▶ Requirement:
In this exercise, each record below is to be written out again exactly.

▶ Input data:

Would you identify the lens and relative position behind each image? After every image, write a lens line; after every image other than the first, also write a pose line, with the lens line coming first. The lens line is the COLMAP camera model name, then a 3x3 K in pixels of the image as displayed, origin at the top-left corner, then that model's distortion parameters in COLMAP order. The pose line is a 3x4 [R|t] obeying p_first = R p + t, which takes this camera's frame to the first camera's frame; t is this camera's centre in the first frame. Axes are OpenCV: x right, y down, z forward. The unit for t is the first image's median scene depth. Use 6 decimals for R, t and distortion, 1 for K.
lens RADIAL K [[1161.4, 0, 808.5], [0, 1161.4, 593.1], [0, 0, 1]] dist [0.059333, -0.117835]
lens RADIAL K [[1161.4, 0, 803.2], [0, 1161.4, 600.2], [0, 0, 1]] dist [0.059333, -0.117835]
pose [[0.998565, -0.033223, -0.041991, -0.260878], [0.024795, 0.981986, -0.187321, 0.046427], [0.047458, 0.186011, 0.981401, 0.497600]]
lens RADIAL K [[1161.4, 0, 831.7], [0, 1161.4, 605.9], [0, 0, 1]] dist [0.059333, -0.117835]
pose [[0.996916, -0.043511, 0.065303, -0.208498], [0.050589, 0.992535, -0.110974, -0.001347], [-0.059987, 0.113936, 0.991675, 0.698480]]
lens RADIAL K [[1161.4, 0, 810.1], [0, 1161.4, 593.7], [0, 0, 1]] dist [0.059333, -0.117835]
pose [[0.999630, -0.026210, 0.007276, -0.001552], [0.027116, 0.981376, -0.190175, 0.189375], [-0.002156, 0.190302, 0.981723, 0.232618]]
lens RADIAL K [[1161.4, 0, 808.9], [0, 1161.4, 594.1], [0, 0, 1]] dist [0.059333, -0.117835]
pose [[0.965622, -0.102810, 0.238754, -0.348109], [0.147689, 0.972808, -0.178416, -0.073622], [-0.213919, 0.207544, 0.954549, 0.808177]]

▶ Exercise response:
Would you identify the lens and relative position behind each image? After every image, write a lens line; after every image other than the first, also write a pose line, with the lens line coming first. The lens line is the COLMAP camera model name, then a 3x3 K in pixels of the image as displayed, origin at the top-left corner, then that model's distortion parameters in COLMAP order. The pose line is a 3x4 [R|t] obeying p_first = R p + t, which takes this camera's frame to the first camera's frame; t is this camera's centre in the first frame. Axes are OpenCV: x right, y down, z forward. The unit for t is the first image's median scene depth. Use 6 decimals for R, t and distortion, 1 for K.
lens RADIAL K [[1161.4, 0, 808.5], [0, 1161.4, 593.1], [0, 0, 1]] dist [0.059333, -0.117835]
lens RADIAL K [[1161.4, 0, 803.2], [0, 1161.4, 600.2], [0, 0, 1]] dist [0.059333, -0.117835]
pose [[0.998565, -0.033223, -0.041991, -0.260878], [0.024795, 0.981986, -0.187321, 0.046427], [0.047458, 0.186011, 0.981401, 0.497600]]
lens RADIAL K [[1161.4, 0, 831.7], [0, 1161.4, 605.9], [0, 0, 1]] dist [0.059333, -0.117835]
pose [[0.996916, -0.043511, 0.065303, -0.208498], [0.050589, 0.992535, -0.110974, -0.001347], [-0.059987, 0.113936, 0.991675, 0.698480]]
lens RADIAL K [[1161.4, 0, 810.1], [0, 1161.4, 593.7], [0, 0, 1]] dist [0.059333, -0.117835]
pose [[0.999630, -0.026210, 0.007276, -0.001552], [0.027116, 0.981376, -0.190175, 0.189375], [-0.002156, 0.190302, 0.981723, 0.232618]]
lens RADIAL K [[1161.4, 0, 808.9], [0, 1161.4, 594.1], [0, 0, 1]] dist [0.059333, -0.117835]
pose [[0.965622, -0.102810, 0.238754, -0.348109], [0.147689, 0.972808, -0.178416, -0.073622], [-0.213919, 0.207544, 0.954549, 0.808177]]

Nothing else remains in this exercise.